ART OF THE DEAL No seller bothers to tout one single deal these days, preferring instead to talk about the portfolio of assets he or she manages and which has to be monetized. The Screenings has devolved into a showcase for product, which many studios follow up on a few weeks later by setting up shop in various locales abroad to firm up their sales pitches.
THE BIG QUESTION What every buyer wanted to know from every producer or writer who dared show up: “Where does your show go from here?” As good as most pilots looked on screen, very few folks are prepared to fork out for something before they know what they’re getting in terms of story arc. Actual deals may not come together for as much as six months.

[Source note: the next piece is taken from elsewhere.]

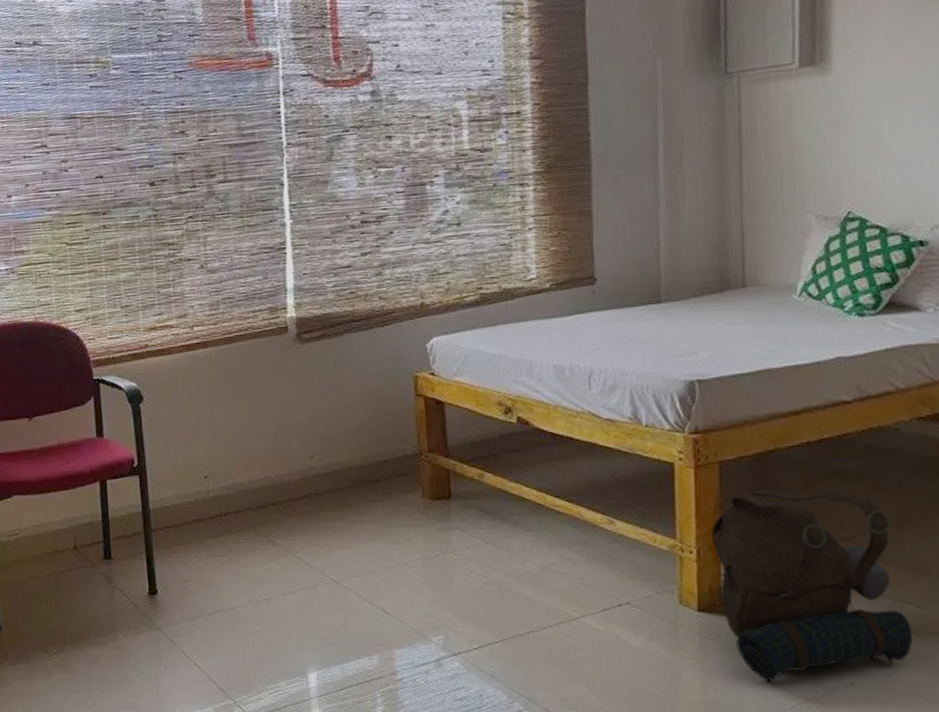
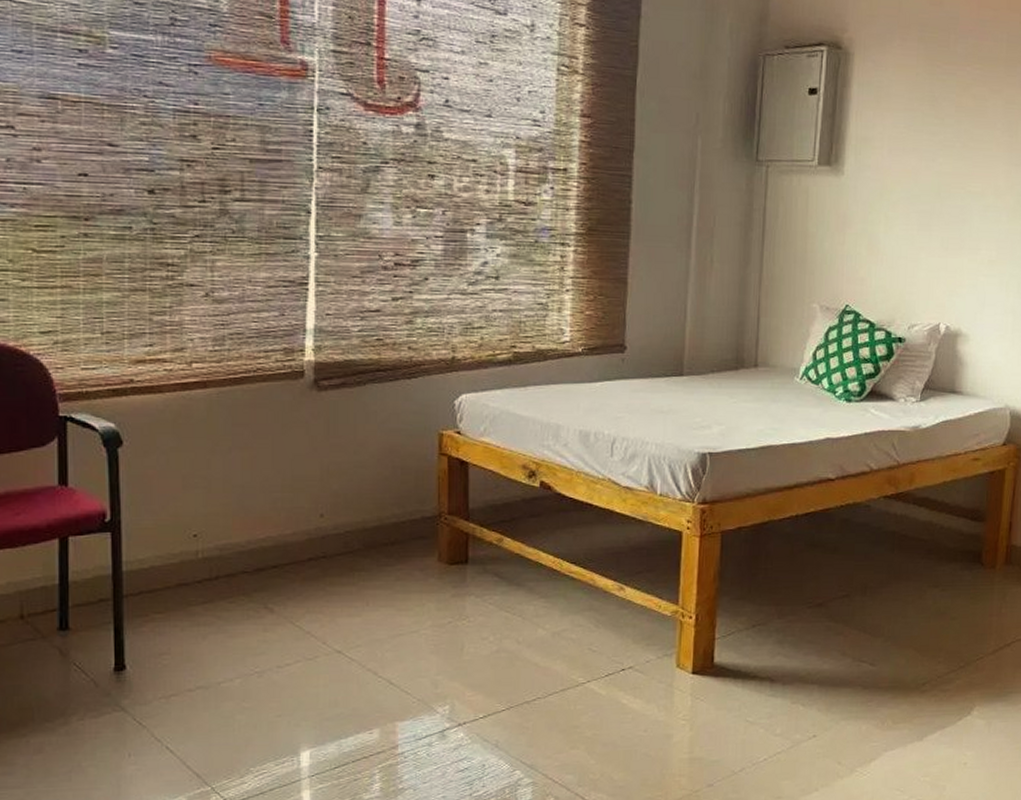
backpack: present [711,490,913,683] -> none [709,559,865,739]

THE SHOW IN SHOWBIZ All the studios made efforts, some more elaborate than others, to turn their back lots into a funhouse—photo ops with stars, visits to sets, virtual reality experiences and robots, chats with producers and parties.
FREEBIES In keeping with the more staid approach to the business that TV types adhere to, tchotchkes were pertinent but not lavish. Pens that light up in the dark are always good—thank you Warner Bros. and CBS—as are the latest little tech gizmos that appeared here and there, (and befuddled some recipients). Best of all was a colorful blanket passed out by Lionsgate for those darkened rooms. And no, the blankets weren’t to encourage buyers to sleep through the screening of Candy Crush but rather to keep them warm if the AC got too energetic.